The main limitation in the University of Chicago and the Devonian databases was a lack of flexibility. This lack of flexibility is because the original concept was essentially a flat table. Put simply, one record was one line of text in a file. Generally speaking, you can do a lot with those kinds of files. For complicated data like lithological databases, those flat files create stark problems.

One example of the problems presented by flat files and lithological databases is lithology. In the original UC system and the Devonian system, lithologies were listed in a single field using alphanumeric codes in order of prominence. So, the codes were limited to 1 character from A-Z, 0-9. Thus, you could only have 36 lithology types. That’s not much ameanifult all.

Another example is the time scale. One of the key things the database must be able to handle is time. The rocks are most meaningful in context of other rocks that formed at the same time. In most database searches, this usually requires searching by a number but you might want to search by epoch or series as well. This gets more complicated if you want to search by number using a different time scale where the the early and late boundaries for your desired time range might be a little off.

These problems are really minor issues in the original databases compared to actually doing something about them. For example, I had to use Microsoft Excel for my database and was limited to file sizes of about 1 megabyte, the size of a 3.5 inch floppy. Thus, you might notice that all record numbers have a region code; the region code also represented what file contained the record.

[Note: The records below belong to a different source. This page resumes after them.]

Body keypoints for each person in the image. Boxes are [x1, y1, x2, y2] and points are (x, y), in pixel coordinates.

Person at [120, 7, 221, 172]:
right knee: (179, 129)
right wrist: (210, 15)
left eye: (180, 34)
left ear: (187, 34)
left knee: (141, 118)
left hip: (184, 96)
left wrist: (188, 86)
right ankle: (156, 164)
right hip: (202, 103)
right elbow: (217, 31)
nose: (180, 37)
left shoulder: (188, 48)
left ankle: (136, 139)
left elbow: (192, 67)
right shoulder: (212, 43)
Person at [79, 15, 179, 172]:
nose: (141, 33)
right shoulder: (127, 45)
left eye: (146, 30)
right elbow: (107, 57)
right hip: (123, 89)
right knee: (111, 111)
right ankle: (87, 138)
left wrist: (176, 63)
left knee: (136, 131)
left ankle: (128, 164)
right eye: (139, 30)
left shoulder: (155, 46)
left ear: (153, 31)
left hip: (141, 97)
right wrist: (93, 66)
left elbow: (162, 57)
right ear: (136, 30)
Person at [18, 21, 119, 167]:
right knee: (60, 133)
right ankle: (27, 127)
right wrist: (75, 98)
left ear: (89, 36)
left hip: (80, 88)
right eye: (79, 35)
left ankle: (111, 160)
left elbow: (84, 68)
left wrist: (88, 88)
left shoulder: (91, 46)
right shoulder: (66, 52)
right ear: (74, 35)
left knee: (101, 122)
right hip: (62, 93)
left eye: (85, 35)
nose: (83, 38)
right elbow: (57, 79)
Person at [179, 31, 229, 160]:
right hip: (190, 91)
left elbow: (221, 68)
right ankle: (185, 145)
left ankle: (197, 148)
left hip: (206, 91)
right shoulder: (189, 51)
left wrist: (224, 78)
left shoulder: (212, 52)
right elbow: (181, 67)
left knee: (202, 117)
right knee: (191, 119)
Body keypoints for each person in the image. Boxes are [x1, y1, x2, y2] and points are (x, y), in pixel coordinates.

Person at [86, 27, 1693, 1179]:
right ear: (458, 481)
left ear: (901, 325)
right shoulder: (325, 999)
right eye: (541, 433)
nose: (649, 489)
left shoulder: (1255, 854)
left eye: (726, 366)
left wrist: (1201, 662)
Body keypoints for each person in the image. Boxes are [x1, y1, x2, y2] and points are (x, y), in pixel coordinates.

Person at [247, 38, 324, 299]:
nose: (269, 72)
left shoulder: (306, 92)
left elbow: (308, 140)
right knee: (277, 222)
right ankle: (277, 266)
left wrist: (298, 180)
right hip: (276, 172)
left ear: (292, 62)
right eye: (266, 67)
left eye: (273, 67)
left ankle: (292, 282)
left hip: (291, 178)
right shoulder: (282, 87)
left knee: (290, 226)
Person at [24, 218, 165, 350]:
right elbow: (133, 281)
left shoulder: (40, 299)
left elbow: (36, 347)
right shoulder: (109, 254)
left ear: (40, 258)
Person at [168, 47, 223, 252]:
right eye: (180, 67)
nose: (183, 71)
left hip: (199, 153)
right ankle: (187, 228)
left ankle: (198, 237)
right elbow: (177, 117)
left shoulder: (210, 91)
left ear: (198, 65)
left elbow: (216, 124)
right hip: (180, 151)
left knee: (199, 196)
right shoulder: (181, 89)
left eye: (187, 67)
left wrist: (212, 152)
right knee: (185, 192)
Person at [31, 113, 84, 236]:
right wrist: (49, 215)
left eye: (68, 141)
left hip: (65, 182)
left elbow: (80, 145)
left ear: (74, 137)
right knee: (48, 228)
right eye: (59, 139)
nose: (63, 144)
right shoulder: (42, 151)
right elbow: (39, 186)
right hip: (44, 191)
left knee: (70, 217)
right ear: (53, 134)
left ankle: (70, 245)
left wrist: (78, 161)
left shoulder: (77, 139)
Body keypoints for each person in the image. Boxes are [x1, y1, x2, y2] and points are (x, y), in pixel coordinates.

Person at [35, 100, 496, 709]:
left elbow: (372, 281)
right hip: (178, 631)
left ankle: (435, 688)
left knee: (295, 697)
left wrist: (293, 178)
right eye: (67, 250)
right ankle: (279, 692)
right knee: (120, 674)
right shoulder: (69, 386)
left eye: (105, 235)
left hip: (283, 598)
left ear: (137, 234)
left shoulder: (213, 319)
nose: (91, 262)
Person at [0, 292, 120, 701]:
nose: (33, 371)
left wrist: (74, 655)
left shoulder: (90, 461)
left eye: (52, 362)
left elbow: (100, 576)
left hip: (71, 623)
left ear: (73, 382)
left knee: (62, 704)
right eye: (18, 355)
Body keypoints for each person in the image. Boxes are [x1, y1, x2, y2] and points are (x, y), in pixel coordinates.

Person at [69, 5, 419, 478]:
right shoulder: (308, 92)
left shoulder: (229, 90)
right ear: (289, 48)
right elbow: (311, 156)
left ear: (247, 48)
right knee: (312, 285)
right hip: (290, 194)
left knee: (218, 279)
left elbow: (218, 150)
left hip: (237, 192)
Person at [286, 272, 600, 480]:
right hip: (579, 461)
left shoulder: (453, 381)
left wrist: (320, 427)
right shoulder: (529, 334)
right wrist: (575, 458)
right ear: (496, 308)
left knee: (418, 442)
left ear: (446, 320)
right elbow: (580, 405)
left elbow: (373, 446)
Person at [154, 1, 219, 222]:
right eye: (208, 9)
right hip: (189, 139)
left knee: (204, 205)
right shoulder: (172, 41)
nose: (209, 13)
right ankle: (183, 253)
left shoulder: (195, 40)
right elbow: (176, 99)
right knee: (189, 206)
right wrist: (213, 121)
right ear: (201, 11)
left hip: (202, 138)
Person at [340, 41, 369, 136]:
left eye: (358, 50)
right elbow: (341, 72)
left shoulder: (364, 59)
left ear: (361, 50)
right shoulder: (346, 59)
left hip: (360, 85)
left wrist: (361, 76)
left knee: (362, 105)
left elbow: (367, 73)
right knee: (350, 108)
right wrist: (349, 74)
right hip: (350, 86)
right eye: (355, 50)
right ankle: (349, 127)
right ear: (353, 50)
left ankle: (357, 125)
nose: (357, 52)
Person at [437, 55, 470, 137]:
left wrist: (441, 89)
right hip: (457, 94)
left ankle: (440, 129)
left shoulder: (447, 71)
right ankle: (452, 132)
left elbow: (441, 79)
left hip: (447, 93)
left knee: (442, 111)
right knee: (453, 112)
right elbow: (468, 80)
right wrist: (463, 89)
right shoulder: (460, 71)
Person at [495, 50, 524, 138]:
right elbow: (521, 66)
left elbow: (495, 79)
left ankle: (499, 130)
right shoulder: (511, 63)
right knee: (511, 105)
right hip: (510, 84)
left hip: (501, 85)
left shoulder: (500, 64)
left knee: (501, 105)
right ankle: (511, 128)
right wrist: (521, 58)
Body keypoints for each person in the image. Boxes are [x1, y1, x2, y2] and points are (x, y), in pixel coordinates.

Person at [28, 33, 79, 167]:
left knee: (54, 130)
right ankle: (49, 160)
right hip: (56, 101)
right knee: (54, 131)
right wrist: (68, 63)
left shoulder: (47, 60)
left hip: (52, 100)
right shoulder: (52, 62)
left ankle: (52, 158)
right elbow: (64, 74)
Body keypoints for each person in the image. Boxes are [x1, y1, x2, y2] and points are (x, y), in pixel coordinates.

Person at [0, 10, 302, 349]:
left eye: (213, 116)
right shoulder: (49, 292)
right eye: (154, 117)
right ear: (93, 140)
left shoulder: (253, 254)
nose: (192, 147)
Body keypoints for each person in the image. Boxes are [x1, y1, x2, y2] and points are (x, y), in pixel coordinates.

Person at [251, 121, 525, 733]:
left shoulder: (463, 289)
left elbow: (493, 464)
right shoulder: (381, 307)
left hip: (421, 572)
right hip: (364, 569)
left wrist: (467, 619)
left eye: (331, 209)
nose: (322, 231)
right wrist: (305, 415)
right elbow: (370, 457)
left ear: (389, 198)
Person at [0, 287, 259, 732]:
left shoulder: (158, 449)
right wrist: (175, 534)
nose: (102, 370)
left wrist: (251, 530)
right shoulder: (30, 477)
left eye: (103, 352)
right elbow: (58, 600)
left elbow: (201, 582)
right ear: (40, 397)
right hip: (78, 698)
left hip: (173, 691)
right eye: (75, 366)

Today, however, fully relational databases are everywhere. Oracle, Access, Filemaker, even Bento are examples of commercially available databases. For open source, there’s MySQL, Postgres, and Sqlite in addition to other types of file formats like XML, JSON, and a host of others.

My preference today is Sqlite. It doesn’t require a server and is fully open with no GNU hindrances. Furthermore, there is an important extension to Sqlite: Spatialite. Spatialite adds open GIS data fields and commands to Sqlite. This allows direct import into some GIS apps, such as Quantum GIS, or the creation of shapefiles for use in other GIS platforms.

In any case, with modern relational databases, the limits of the old UC approach fall away. However, this comes with the price of more complexity. either you have to be good with SQL or you have to have a software interface to do the hard work for you.

In the next few weeks/months, I hope to update everyone on my design progress.